Giacomo Zappacosta

Personal information
- Date of birth: 21 April 1988 (age 37)
- Place of birth: Chieti, Italy
- Height: 1.75 m (5 ft 9 in)
- Position: Midfielder

Team information
- Current team: ASD Ugento Calcio

Youth career
- 0000–2007: Pescara
- 2007–2008: → Fiorentina (loan)

Senior career*
- Years: Team / Apps / (Gls)
- 2007–2011: Pescara / 21 / (0)
- 2008–2009: → Pro Patria (loan) / 28 / (1)
- 2011–2013: Barletta / 17 / (0)
- 2012–2013: → Lecce (loan) / 13 / (2)
- 2014–2015: L'Aquila / 7 / (0)
- 2015: Catanzaro / 13 / (0)
- 2015–2016: Martina Franca / 12 / (0)
- 2016: Lupa Roma / 13 / (0)
- 2016–2017: Sambenedettese / 0 / (0)
- 2017: Lumezzane / 4 / (0)
- 2017–2018: Francavilla / 16 / (1)
- 2018–2019: Rotonda / 11 / (0)
- 2019–2020: Brindisi / 18 / (0)
- 2020–2021: Nardò / 15 / (0)
- 2021–2022: Brindisi / 28 / (1)
- 2022–2023: Gravina / 12 / (1)
- 2023–2024: Gallipoli / 10 / (0)
- 2024–2025: Canosa Calcio 1948
- 2025–: ASD Ugento Calcio

International career
- 2007–2009: Italy U20 Lega Pro / 3 / (0)

= Giacomo Zappacosta =

Italian footballer (born 1988)

Giacomo Zappacosta (born 21 April 1988) is an Italian footballer who plays as a midfielder for ASD Ugento Calcio.

==Club career==

===Pescara===
Born in Chieti, Abruzzo, Zappacosta started his professional career at Pescara. He climbed from Allievi Nazionali under-17 team (2003–05), Berretti under-18 team (2005–06), to the Primavera under-20 team in 2006, where he spent with the reserve team (the Primavera) until January 2008. He also played a few times for the first team since the last few rounds of 2006–07 Serie B season.

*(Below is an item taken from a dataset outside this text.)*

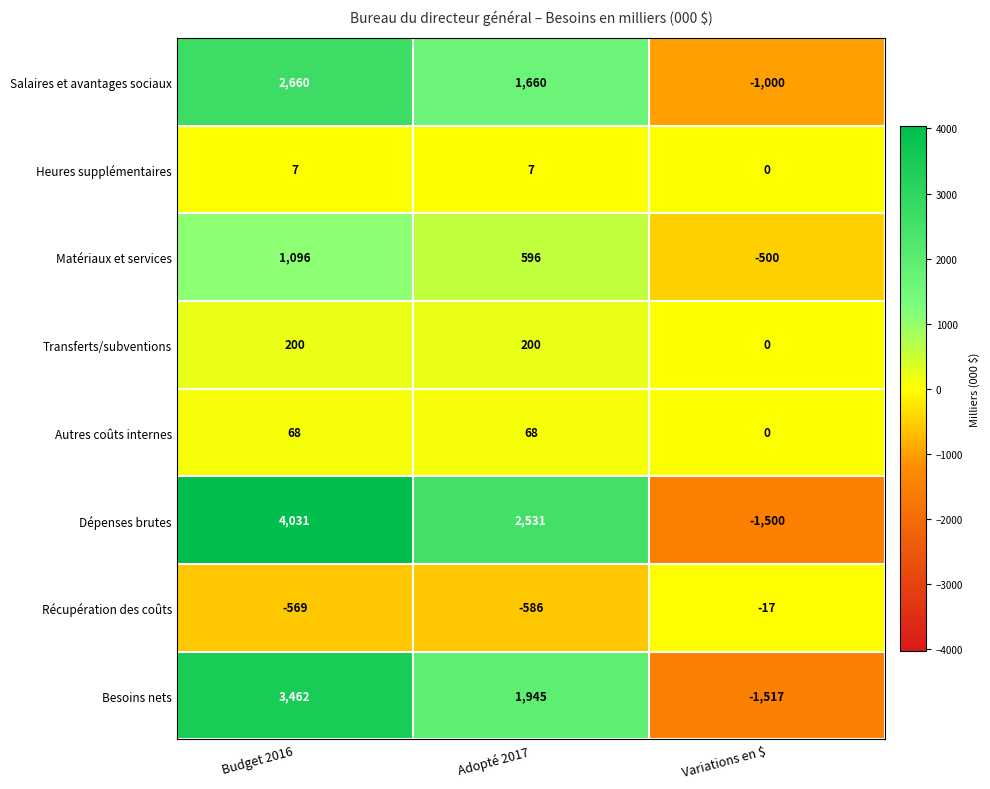

What is the minimum value shown in the chart?

-1517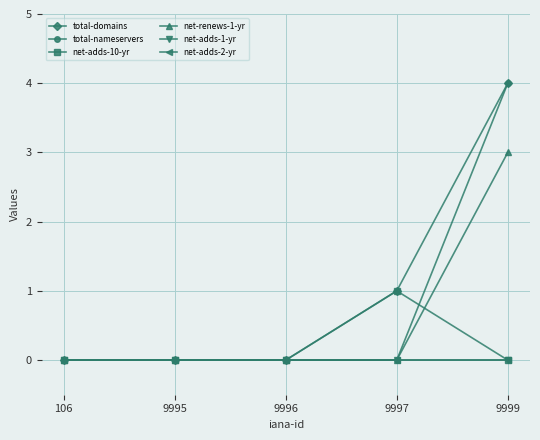

At how many categories does at least one series exceed 3?

1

In January 2008 he was sold to Fiorentina in co-ownership deal for €275,000, (plus minor cost about €20,000) where he spent half season in its reserve (the Primavera team). In July 2008 he left for Pro Patria. In June 2009 Pescara bought back Zappacosta for €67,000. Zappacosta played 17 times in 2009–10 Lega Pro Prima Divisione, winning the promotion playoffs. However, he did not made any appearances in 2010–11 Serie B.

===Barletta===
In January 2011 he left for Barletta. Despite only played 7 times in the second half of season, Barletta excised the option to sign Zappacosta in another co-ownership deal on 27 May, for a peppercorn fee of €250. In June 2012 Pescara gave up the remain 50% registration rights for free.

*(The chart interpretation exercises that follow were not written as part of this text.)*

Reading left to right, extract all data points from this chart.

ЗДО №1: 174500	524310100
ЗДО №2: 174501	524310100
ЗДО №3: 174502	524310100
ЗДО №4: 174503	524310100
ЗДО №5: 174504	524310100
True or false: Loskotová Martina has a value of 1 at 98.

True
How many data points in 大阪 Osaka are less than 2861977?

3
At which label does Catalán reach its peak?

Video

In the summer of 2012, he joined Lega Pro Prima Divisione side Lecce in temporary deal following their relegation from the Serie A and subsequent expulsion from the Serie B. On 2 June 2013 he had an anterior cruciate ligament injury during the promotion playoffs against Virtus Entella.

On 28 August 2013 he was released from his contract.

===L'Aquila & Catanzaro===
In summer 2014 he was signed by L'Aquila. On 21 January 2015 he was signed by Catanzaro.

===Martina & Lupa Roma===
He played at Martina Franca and Lupa Roma.

===Lumezzane===
Zappacosta joined Lumezzane on 14 January 2017 with Francesco Rapisarda moved to opposite direction.

===Serie D===
He played in the lower Italian series at Brindisi, Rotonda and Nardò.

==International career==
Zappacosta capped for the Italy U-20 Lega Pro team in 2007–09 International Challenge Trophy. He also played in 2008–09 Mirop Cup against Croatia twice.